Vice chairman Arn Tellem has been involved with the franchise since 2015 after being one of the most successful power brokers in basketball. He’s made an imprint with the business community, helped spearhead the Pistons' move to downtown Detroit and later its new practice facility, and the Pistons have taken on many of the clients he’s been connected to, but it hasn’t borne much success.

A league source told Yahoo Sports recently, “There’s four factions in that building,” and getting on the same page should be the first objective.

Agencies have had influence over organizations before, and there have been levels of success. Klutch Sports has a strong relationship with the Los Angeles Lakers, and New York Knicks president Leon Rose spent decades at CAA, so naturally many of its clients have been funneled that way.

But those are the historic Lakers and the Knicks, who’ve recently turned things around over the past half decade. The Pistons have put spackle on walls of mistakes over the past decade, with splotches of a foundation — which is more than they’ve had during previous regimes, but far less than they need to compete in this NBA.

Since the playoffs went to 16 teams and four rounds in 1984, the Pistons have advanced to 11 conference finals — trailing only the Boston Celtics in appearances in the East. This isn’t a weigh station; it’s a franchise with tradition, with banners that have hung from whatever building they’ve played in, and they’ve taken down superstars along the way to put themselves in historical rooms.

This is where Langdon comes in and the course he will chart — as the first president of basketball operations since Stan Van Gundy had that title and the role as head coach in 2014.

Tellem represented Langdon as a player and naturally thinks highly of him. Hopefully for the Pistons' sake, Langdon can represent one voice and one direction for the franchise as he steps into a role for the first time.

The Pistons had three options with Williams, sources told Yahoo Sports, as Langdon and Williams met routinely since Langdon's hiring. One was going all in with the coach with the money remaining on his contract. Another was giving him a second year to see if he connected better and developed the young talent on the roster.

The third was cutting him loose, as giving him another year seemed to only kick the can down the inevitable road, especially with 2021 No. 1 draft pick Cade Cunningham up for a rookie extension this summer and having a roster around him that doesn’t complement his skillset.

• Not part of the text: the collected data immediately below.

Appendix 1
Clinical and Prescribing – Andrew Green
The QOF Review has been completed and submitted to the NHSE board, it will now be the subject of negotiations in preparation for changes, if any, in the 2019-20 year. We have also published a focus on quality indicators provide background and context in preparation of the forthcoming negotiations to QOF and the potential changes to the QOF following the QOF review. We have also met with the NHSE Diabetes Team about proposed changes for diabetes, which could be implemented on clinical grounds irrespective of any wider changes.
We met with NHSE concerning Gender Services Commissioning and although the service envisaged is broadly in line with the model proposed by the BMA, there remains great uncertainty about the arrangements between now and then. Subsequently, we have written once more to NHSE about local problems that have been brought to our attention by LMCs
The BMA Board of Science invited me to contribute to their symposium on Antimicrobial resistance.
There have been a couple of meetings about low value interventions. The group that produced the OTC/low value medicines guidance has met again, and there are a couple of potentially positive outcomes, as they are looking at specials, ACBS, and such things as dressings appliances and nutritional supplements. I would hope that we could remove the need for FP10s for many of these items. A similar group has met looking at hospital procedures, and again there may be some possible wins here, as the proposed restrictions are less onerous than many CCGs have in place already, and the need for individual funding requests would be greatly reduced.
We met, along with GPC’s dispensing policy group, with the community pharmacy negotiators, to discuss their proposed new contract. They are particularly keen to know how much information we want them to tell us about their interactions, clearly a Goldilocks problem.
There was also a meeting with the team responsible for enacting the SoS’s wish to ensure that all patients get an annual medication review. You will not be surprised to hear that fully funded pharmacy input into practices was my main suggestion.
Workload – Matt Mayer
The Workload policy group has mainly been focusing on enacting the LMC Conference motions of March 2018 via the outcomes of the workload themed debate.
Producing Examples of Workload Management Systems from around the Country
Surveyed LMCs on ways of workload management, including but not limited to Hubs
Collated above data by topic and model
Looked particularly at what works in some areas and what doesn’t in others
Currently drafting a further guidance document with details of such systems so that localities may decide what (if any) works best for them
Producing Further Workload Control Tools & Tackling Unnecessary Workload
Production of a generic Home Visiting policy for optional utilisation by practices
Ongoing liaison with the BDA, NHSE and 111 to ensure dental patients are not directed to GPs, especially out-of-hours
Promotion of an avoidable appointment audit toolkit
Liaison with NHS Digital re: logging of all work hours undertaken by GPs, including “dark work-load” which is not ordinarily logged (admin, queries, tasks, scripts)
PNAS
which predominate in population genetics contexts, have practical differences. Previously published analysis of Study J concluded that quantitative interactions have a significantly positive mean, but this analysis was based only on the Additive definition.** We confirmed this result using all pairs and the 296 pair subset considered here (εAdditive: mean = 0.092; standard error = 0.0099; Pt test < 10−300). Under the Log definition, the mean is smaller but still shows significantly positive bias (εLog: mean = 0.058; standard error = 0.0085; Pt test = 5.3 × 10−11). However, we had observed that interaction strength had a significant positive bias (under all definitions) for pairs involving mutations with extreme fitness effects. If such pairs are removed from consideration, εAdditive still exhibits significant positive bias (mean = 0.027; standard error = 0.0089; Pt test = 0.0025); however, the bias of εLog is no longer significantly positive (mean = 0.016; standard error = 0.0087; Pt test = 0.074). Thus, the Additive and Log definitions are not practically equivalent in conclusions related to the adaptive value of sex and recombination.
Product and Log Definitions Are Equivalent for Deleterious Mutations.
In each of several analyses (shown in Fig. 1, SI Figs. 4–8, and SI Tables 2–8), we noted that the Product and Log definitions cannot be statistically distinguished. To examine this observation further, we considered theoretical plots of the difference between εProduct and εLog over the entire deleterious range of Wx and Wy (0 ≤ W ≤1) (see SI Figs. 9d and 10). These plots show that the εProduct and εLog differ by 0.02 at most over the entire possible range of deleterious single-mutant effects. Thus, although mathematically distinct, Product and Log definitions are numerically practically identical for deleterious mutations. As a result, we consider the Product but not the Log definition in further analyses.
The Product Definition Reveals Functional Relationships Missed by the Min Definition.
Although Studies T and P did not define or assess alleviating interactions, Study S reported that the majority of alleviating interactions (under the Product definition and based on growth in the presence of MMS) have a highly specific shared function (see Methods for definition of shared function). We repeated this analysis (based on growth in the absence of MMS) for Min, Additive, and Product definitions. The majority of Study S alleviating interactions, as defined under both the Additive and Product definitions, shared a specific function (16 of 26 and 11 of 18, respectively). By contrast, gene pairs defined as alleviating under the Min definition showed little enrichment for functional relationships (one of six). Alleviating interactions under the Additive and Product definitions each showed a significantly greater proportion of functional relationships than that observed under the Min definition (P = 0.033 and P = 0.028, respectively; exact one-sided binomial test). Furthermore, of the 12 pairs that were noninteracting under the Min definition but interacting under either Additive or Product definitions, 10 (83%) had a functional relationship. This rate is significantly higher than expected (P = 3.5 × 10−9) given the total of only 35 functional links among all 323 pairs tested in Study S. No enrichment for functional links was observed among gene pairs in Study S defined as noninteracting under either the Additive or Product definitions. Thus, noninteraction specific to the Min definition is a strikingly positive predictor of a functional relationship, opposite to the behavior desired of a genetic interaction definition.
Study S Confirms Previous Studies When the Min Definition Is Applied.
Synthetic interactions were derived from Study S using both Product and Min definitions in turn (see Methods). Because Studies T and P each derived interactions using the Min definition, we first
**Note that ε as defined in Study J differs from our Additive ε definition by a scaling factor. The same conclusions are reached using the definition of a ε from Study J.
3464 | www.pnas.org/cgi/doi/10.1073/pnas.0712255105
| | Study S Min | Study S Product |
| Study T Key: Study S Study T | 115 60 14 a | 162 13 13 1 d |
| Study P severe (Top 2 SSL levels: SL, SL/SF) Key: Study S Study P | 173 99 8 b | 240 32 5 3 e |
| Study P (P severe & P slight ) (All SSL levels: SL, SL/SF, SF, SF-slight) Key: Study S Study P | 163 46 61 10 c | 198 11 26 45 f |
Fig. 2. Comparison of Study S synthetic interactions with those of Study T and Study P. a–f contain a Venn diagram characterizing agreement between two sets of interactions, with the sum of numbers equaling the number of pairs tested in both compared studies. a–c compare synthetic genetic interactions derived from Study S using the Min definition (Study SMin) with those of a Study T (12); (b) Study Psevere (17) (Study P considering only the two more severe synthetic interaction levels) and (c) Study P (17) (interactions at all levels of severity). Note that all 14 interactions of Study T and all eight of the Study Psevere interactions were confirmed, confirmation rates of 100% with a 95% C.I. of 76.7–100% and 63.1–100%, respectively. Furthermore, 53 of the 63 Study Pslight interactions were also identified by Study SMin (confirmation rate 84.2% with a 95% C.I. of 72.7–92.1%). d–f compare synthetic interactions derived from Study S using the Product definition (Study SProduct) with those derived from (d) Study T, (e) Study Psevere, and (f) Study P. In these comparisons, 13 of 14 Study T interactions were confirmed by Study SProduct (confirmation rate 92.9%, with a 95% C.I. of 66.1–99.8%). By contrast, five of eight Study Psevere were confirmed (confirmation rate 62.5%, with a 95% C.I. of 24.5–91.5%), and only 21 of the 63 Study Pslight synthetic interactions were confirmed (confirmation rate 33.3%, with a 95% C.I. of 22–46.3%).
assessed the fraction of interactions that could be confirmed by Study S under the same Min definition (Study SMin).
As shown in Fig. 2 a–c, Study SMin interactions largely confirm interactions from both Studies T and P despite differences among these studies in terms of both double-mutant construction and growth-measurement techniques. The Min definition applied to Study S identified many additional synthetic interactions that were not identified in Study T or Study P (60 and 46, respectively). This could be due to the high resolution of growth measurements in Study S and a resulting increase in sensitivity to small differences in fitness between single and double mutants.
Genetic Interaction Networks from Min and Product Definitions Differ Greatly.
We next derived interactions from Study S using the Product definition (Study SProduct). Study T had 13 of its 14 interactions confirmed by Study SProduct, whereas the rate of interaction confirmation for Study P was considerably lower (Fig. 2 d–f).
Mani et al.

So the Pistons chose Option 3 in firing Williams and eating the $60-plus million on his deal.

One could easily surmise Williams had to take the job because of the money, which he candidly admitted on the day of his introduction. It set off a chain reaction around the NBA for the rest of the coaching profession, a stimulus package of sorts.

Gregg Popovich, Erik Spoelstra, Ty Lue and Steve Kerr all were worth it, but it’s a lot easier for everyone else to get big paydays when one sets the curve.

But when he told the Pistons he preferred to take the year off following his exit from the Phoenix Suns, especially with his wife’s health situation, the Pistons would’ve been better off listening.

He wasn’t the best fit for them as a veteran coach who went to the NBA Finals in 2021 with the Phoenix Suns. Williams needs a veteran team with the right voice in the locker room to echo his message, and the Pistons, with their youth, need a coach who can focus on development — also, a roster without so many mismatched pieces.

James Borrego could be a name to watch, league sources told Yahoo Sports, as well as ESPN analyst JJ Redick. Redick is currently a prime candidate for the Lakers job, so it isn’t known how much traction Detroit could actually gain.

Redick and Langdon have the Duke connection, and they were in New Orleans when Redick signed there as a free agent before the pandemic-shortened 2019-20 season.

Tellem is also a fan of Redick, for what it’s worth.

Soon, Langdon will take the podium in Detroit and explain to a fan base desperate to get back into the good graces of the NBA how he plans to get there.

For his sake, and the sake of everyone around, it’ll hopefully be one voice, one agenda, one vision.